The disgraceful stance came to light when a member of the public complained about death threats posted to an online forum which called for homosexuals to be “burned, decapitated and slaughtered”.
Dutch MPs today reacted with horror to the revelations, demanding an immediate inquiry into the remarks and calling for the hotline to be stripped of public funding.
This is the disgusting part (my emphasis):
According to Dutch media advisors from the anti-discrimination bureau MiND said that, while homophobic abuse was usually a crime, it was justifiable if you were Muslim due to laws on freedom of religious expression.
They argued that the Koran says it is acceptable to kill people for being homosexual, and so death threats towards gay people from Muslims could not be discriminatory.
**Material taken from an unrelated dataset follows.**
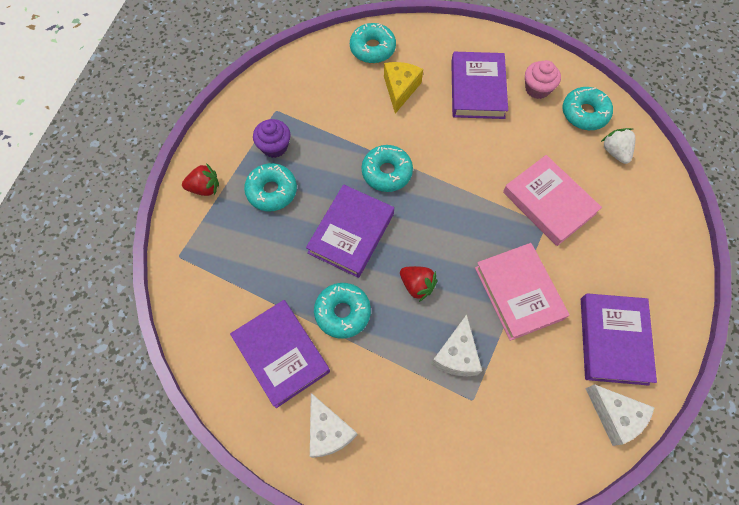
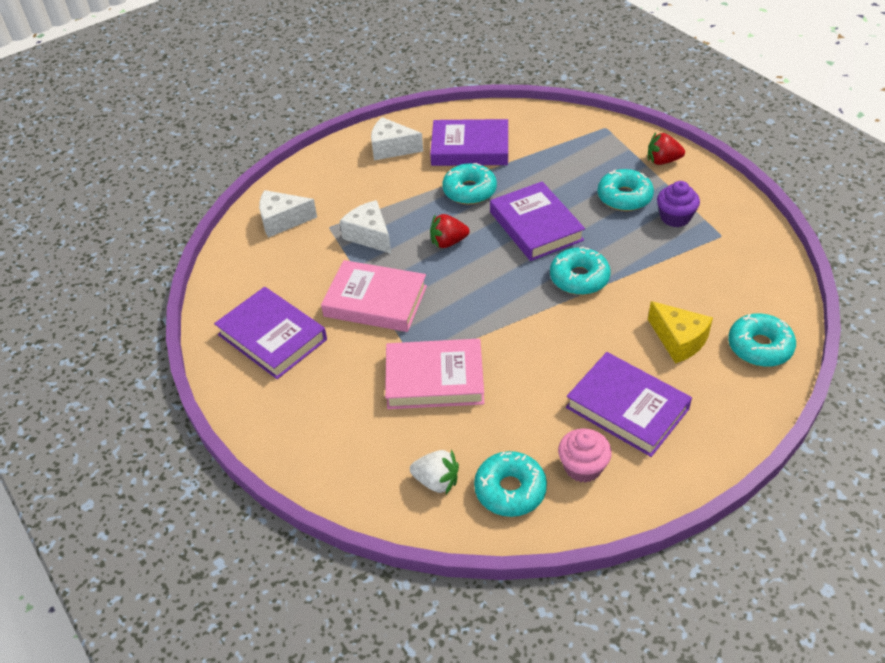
camera: 130 degrees right, 20 degrees down
(205, 188) = (662, 161): red strawberry -> red strawberry turned 60 degrees clockwise
(615, 416) = (225, 298): white cheese -> white cheese (282, 221)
In a jaw-dropping email explaining why they could not take up the complaint, they wrote: “The remarks must be seen in the context of religious beliefs in Islam, which juridically takes away the insulting character.”
They concluded that the remarks were made in “the context of a public debate about how to interpret the Quran” and added that “some Muslims understand from the Quran that gays should be killed”.
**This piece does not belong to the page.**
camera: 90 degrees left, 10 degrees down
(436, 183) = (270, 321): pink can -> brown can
And they went on: “In the context of religious expression that exists in the Netherlands there is a large degree of freedom of expression. In addition, the expressions are used in the context of the public debate (how to interpret the Koran), which also removes the offending character.”
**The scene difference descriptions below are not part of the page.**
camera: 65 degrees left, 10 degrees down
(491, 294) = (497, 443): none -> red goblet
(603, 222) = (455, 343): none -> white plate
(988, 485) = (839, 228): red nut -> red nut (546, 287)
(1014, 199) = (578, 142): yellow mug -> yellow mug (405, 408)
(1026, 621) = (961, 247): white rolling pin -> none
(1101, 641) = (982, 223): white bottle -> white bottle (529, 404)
The death threats had been made in the comments section for an article about a Dutch-Moroccan gay society, which had been posted to an online platform for Holland’s large Moroccan community.
What I’m not sure about in the above is the connection between the hotline (i.e., a telephone service) and the online platform. What is clear is that the Qur’an, as well as the hadith and surah, often characterize homosexuality as a crime (e.g., Qur’an 7:80-84, 4:16. hadith of Abi Dawud 4448, hadith of Sahih Bukhari 72:774). Further, at least in Muslim-majority countries, the majority of believers see homosexuality as immoral. In the Pew survey of Muslims in 2013, for example, in 33 of the 36 countries surveyed, more than 3/4 of Muslims saw homosexuality as immoral, and in all countries more than 2/3 of believers saw it as immoral:
One would hope these views would disappear when Muslims move to the West, but in Britain, a much higher frequency of Muslims than non-Muslims want homosexual behavior criminalized. As the Guardian reported in April:
. . . when asked to what extent [British Muslims] agreed or disagreed that homosexuality should be legal in Britain, 18% said they agreed and 52% said they disagreed, compared with 5% among the public at large who disagreed. Almost half (47%) said they did not agree that it was acceptable for a gay person to become a teacher, compared with 14% of the general population.
. . . The polling was commissioned by Channel 4 for a documentary, What British Muslims Really Think, which is due to be broadcast on Wednesday presented by Phillips.
Speaking on BBC Radio 4’s Today programme, he said: “On specific issues – families, sexuality, gender, attitudes towards Jews and on questions of violence and terrorism – the centre of gravity of British Muslim opinion is some distance away from the centre of gravity of everyone else’s opinion.
“One in six Muslims say they would like to live more separately, a quarter would like to live under sharia law. It means that as a society we have a group of people who basically do not want to participate in the way that other people [do].
“What we also found is that there is a correspondence between this desire to live separately and sympathy for terrorism. People who want to live separately are about twice as likely to say that they have sympathy for terrorist acts. Anybody, including most people in the Muslim community, would find that extremely worrying.”
But as people like Glenn Greenwald and C. J. W*rl*m*n tell us, this has nothing to do with the tenets of Islam: it’s all about marginalization and anti-Muslim bigotry. How that leads to demonizing gays and oppressing women, however, is beyond me.
Europe is in a bind, caught between liberal sentiments on one side and the popularity of right-wingers like Marine Le Pen (and the entire Polish government) on the other. But what is clear is that there’s a problem of a religious subgroup having regressive values substantially different from that of the non-Muslim citizens of European countries. By ignoring the issue of harmful tenets of Islam, we leave the right-wingers as the only ones to address the problem. As with Trump’s calls for Muslim bans, the right goes to unconscionable extremes, but extrememes that can appeal even to progressives. My liberal Muslim friend Asra Nomani, for instance, announced in The Washington Post that she voted for Donald Trump. (I am in deep pain from that article.)
Many of the tenets of Islam are reprehensible, but because they’re held by “people of color” (even though many Muslims are Caucasian), to criticize them is seen as racism.